De esta colección les recomiendo los polvos iluminadores, están muy padres, iluminan, no te llenan la cara de glitter, a mi me gustaron mucho ; )


----------



## ZARA (Jan 19, 2011)

Hola Ana! q opinas de Rose Ole xq me lo probé y no se me veía absolutamente nada, soy NC25 y por más q le pusieron no se me notaba nada apenas unos brillitos por ahí y eso q me fui sin maquillaje, pero tus comentarios me hacen pensar en regresar de compras ya q solo me traje a casa el delineador i get no kick (bueno compré dos) y la mascara false lashes, y dejé el rose ole y el paint pot dangerous cuvee pues se me hizo demasiado brilloso y muy transparente.


----------



## Purple (Jan 19, 2011)

▶ **Registros**
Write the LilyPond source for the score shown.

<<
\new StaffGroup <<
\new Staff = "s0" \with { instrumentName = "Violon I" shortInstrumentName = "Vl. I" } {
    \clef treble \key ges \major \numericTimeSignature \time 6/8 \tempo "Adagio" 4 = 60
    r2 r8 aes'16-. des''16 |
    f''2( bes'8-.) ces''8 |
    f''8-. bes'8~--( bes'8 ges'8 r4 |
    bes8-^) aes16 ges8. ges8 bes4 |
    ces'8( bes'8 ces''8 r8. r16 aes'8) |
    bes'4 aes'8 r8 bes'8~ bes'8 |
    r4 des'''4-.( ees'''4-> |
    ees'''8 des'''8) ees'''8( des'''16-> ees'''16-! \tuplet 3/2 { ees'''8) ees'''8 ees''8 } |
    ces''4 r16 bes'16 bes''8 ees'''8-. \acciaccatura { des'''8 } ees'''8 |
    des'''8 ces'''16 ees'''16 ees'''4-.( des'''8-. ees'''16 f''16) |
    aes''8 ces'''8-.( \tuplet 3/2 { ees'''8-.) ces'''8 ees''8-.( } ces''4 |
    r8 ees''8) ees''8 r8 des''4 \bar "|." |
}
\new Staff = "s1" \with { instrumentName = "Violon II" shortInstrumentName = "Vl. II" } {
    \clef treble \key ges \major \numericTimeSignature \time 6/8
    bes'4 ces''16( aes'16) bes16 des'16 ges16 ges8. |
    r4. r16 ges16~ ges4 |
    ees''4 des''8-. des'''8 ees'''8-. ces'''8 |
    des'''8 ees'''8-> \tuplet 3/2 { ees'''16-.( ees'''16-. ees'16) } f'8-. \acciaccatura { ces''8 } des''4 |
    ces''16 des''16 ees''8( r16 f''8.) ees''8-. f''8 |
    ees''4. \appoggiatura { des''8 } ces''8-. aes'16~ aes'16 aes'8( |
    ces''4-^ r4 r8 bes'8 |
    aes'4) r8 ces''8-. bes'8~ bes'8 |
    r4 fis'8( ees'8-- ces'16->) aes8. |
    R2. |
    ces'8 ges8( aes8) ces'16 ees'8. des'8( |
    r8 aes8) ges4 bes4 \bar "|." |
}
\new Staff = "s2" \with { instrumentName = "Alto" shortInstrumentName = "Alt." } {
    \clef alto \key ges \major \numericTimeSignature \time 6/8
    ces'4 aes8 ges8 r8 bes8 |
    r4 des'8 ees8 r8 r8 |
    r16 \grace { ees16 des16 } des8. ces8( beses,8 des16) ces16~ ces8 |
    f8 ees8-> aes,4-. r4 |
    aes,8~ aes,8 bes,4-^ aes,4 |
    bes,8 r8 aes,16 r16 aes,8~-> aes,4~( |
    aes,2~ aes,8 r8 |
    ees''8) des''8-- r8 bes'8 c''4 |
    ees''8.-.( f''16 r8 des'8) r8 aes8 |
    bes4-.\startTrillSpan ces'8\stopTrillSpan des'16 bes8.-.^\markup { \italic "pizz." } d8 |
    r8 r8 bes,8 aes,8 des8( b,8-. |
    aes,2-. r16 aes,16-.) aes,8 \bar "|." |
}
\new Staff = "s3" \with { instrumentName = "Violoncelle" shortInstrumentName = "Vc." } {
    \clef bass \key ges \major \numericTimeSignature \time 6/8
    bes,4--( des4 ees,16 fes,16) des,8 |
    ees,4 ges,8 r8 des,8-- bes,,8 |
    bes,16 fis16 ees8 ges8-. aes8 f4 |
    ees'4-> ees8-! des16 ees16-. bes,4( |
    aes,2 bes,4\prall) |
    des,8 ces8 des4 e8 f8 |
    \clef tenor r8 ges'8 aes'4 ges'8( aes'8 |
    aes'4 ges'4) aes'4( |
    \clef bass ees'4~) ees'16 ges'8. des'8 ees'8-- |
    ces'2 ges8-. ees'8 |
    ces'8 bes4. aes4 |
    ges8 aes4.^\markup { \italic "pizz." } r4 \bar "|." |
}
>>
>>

▶ **Tareas y ejercicios**
**a)** Según el hilo sobre maquillaje, ¿qué tono de piel dice tener Zara?
**b)** Continúa el hilo sobre maquillaje a partir del punto en que se detiene.

▶ **Resultados por tarea**
**a)** NC25.

**b)**
Hola Zara! Pues fijate que Rose Olé a mi si me "pinta" mucho, incluso lo podría usar como blush, yo pensé que a las pieles mas claras como la tuya (yo soy NC30) se les notaría todavía mas que a mí.
  	Algunas veces me lo he puesto sobre el HD Blush (en crema) de Make Up Forever y se ve muy padre, porque además de iluminar le da mas color y sella el blush en crema.
  	El otro polvo iluminador (Chez Chez Lamé) me gustó mas en el envase, pero todavía no me lo aplico en la cara, asi que luego te platico ; )


----------



## ZARA (Jan 19, 2011)

Gracias Ana, iré a checarlo con buena luz a ver q tal se ve.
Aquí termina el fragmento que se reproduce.